I prefer ground beef and steak over these two choices.  But my week consist of mostly steak, ground beef.  But I do like chicken (make enchiladas, or crock pot it with some honey and soy sauce, grill that shit!)  Turkey burger is all right too.


----------



## 63Vette (Jan 14, 2013)

Chicken..... Tuna ..... Black Beans ..... Ground Turkey ..... Beef.........

In that order. As you were...

Respect,
Vette


----------



## Cashout (Jan 14, 2013)

18 oz of skinless boneless chicken breast a day - every day. 

16 oz of pure egg whites a day - every day.

No red meat - slows down my metabolism.

No fish - stinks up my house.


----------



## Tren4Life (Jan 14, 2013)

Have been eating birds for 4 $%%#&$  years.
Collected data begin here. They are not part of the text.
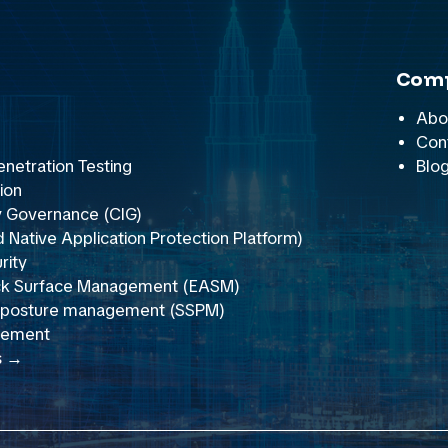
Com
Abo
Con
netration Testing
Blo
ion
y Governance (CIG)
Native Application Protection Platform)
rity
ack Surface Management (EASM)
y posture management (SSPM)
gement
s →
Wife just got quarter of a beef.


----------



## airagee23 (Jan 14, 2013)

Brother Bundy said:


> meats chicken turkey fish and coochi is what I like to eat on a daily basis



Haha but I like chicken better.


----------



## basskiller (Jan 14, 2013)

I love them both equally .. I normally load up on chicken because It's a pain to cook an entire turkey.. For some reason, I don't care for ground turkey.. 
 So it's nice to throw in turkey about 5 times a year (around a 20lb bird)


----------